▶ _Selected extract_:

· · · · · · ·

I, 1. The Beauty of several brute Animals. 2. The goodly Stateliness of the Horse. 3. That the Beauty of Animals argues their Creation from an Intellectual Principle. 4. The difference of Sexes a Demonstration of Providence. 5. That this difference is not by Chance. 6. An Objection answered concerning the Eele. 7. Another answered, taken from the consideration of the same careful provision of difference of Sexes in viler Animals. 8. Of Fishes and Birds being Oviparous. 9. Of Birds building their Nests and hatching their Eggs. 10. An Objection answered concerning the Ostrich. 11. That the Homogeneity of that Crystalline liquor which is the immediate Matter of the generation of Animals implies a Substance Immaterial or Incorporeal in Animals thus generated. 12. An Answer to an Elusion of the foregoing Argument.

1. I return now to what I proposed first, the Beauty of living Creatures: which though the course-spirited Atheist will not take notice of, as relishing nothing but what is subservient to his Tyranny or Lust; yet I think it undeniable but that there is comely Symmetry and Beautifulness in sundry living Creatures, a tolerable Proportion of parts in all. For neither are all men and women exquisitely handsome, indeed very few, that they that are may raise the greater admiration in the minds of men, and quicken their natural abilities to brave adventures either of Valour or Poetry: But as for the brute Creatures, though some of them be of an hateful aspect, as the Toad, the Swine, and the Rat; yet these are but like Discords in Musick, to make the succeeding chord goe off more pleasantly; as indeed most of those momentany Inconveniences that the life of Man ever and anon meets withall, they do put but a greater edge and vigour upon his Enjoyments.

· · · · · · ·

▶ _What you have to do_:
Continue the passage on the beauty of living creatures from the point where it stops. The listing that follows comes from a separate source.

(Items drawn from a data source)
· · · · · · ·

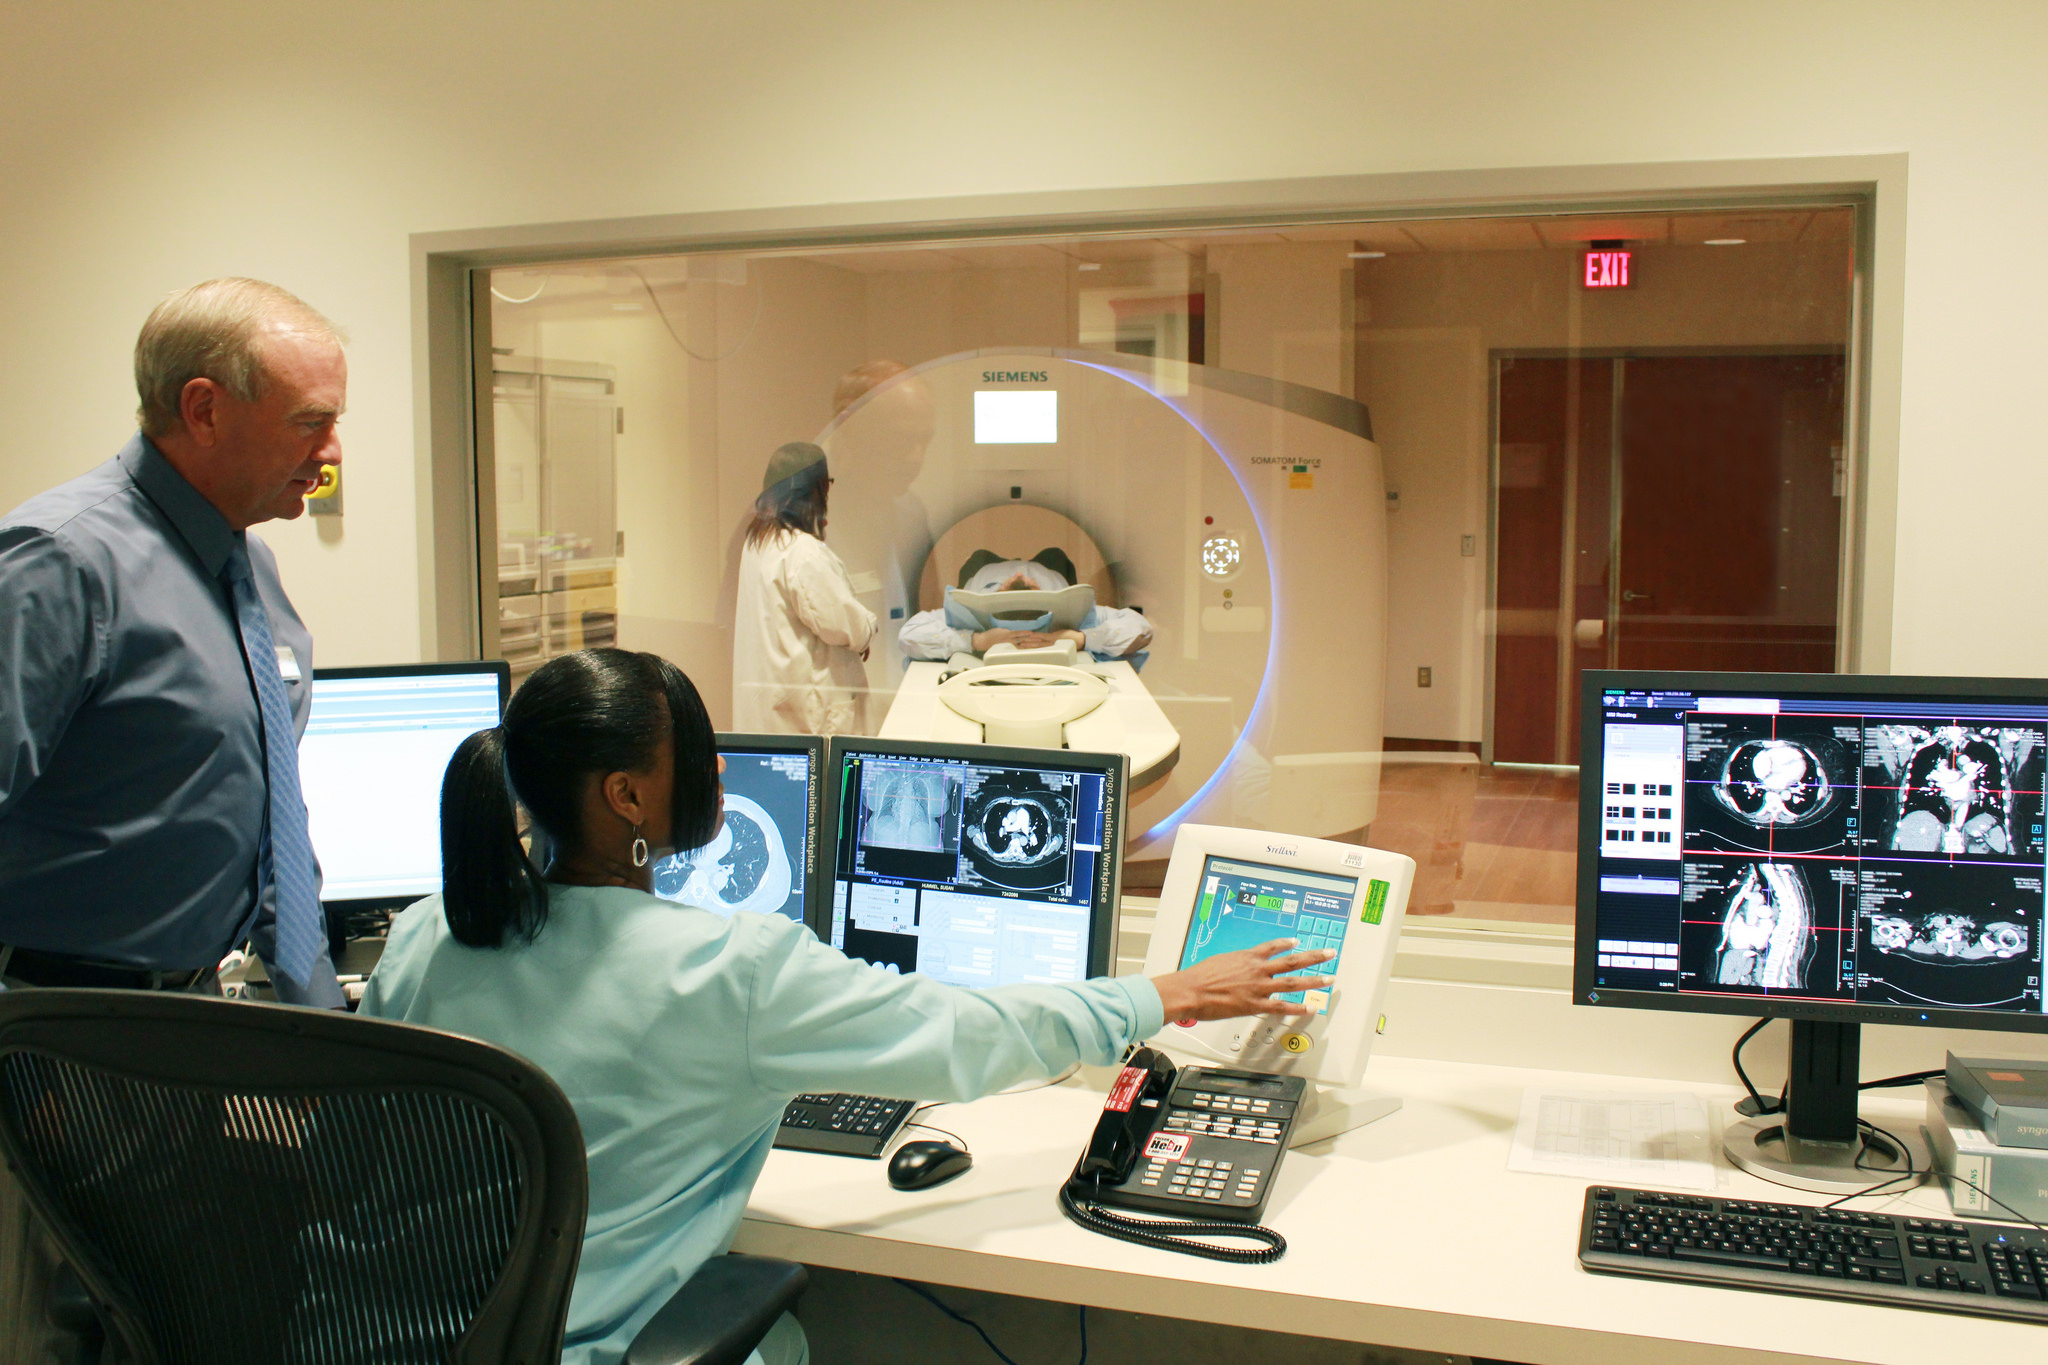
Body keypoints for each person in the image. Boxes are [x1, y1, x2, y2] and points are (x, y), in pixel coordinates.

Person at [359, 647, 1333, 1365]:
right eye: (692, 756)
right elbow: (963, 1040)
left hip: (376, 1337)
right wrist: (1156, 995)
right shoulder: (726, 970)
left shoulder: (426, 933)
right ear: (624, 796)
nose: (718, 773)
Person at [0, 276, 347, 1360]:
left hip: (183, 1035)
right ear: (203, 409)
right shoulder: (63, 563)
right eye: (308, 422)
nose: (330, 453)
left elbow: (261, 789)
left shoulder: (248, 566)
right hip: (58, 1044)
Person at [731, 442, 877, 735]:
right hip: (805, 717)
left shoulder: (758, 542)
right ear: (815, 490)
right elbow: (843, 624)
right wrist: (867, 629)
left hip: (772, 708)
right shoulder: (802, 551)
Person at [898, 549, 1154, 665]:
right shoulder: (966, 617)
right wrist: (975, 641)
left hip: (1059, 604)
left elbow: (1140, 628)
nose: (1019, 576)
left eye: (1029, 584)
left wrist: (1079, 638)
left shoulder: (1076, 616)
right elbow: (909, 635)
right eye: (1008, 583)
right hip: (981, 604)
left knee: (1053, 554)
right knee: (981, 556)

· · · · · · ·

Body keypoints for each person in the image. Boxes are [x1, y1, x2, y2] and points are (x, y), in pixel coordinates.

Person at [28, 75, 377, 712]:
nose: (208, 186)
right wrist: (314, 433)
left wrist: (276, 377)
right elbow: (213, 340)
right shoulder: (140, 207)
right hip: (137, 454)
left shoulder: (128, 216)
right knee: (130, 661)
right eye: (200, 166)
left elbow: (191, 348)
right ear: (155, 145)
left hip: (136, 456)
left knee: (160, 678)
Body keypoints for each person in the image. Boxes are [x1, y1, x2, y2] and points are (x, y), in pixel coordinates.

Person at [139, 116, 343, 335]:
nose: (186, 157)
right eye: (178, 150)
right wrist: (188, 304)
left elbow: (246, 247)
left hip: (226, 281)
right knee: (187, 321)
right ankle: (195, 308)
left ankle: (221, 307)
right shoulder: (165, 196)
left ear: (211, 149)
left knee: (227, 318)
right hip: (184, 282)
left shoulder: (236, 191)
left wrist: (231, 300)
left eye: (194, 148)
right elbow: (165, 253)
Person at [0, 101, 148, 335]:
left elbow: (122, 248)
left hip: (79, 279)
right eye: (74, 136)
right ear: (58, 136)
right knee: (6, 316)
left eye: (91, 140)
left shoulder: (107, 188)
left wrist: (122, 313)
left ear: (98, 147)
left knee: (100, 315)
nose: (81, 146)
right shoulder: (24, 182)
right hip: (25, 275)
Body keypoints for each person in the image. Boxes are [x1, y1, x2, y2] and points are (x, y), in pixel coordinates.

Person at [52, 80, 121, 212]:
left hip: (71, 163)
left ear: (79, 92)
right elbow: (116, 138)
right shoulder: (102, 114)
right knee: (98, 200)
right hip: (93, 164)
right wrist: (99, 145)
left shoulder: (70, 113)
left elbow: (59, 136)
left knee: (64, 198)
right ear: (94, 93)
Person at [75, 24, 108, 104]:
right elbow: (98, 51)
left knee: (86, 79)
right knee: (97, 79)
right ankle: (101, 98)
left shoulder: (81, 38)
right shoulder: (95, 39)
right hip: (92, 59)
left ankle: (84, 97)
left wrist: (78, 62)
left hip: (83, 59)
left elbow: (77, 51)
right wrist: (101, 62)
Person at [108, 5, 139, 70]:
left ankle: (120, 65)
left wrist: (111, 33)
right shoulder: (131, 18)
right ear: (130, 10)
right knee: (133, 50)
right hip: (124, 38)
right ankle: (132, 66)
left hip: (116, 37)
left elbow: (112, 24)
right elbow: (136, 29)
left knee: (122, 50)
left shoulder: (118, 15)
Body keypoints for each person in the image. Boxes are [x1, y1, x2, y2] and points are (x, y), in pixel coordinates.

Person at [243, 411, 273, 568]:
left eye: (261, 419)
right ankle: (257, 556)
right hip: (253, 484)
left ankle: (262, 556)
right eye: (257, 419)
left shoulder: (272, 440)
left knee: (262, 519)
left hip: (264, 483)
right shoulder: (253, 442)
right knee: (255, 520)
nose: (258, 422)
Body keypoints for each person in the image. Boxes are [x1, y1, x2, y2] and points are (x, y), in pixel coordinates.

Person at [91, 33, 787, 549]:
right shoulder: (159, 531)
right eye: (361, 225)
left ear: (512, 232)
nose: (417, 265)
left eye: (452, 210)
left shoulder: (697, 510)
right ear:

· · · · · · ·

▶ _Response_:
2. But it is not hard to find very many Creatures that are either καλὰ χρήματα, or ἀστεῖα, as the Philosopher distinguishes, that are either very goodly things and beautiful, or at least elegant and pretty; as most of your Birds are. But for Stateliness & Majestie, what is comparable to a Horse? whether you look upon him single, with his Mane and his Tail waving in the wind, and hear him coursing and neighing in the pastures; or whether you see him with some gallant Heros on his back, performing gracefully his usefull postures, and practising his exploits of War; who can withhold from concluding that a Providence brought these two together, that are fitted so well to each other, that they seem but one compleat Spectacle of Nature? which imposed upon the rude people near Thessaly, and gave the occasion of the fabulous Centaurs, as if they had been one living Creature made up of Horse and Man.

3. That which I drive at is this, There being that Goodliness in the bodies of Animals, as in the Ox, Grey-hound and Stag; or that Majestie and Stateliness, as in the Lion, the Horse, the Eagle and Cock; or that grave Awfulness, as in your best breed of Mastiffs; or Elegancy and Prettiness, as in your lesser Dogs, and most sorts of Birds; all which are several Modes of Beauty, and Beauty being an intellectual Object, as Symmetry and Proportion is (which I proved sufficiently in what I spake concerning the Beauty of Plants:) That which naturally follows from all this is, That the Author or Original of these Creatures which are deemed beautiful, must himself be Intellectual, he having contrived so grateful Objects to the Mind or Intellect of Man.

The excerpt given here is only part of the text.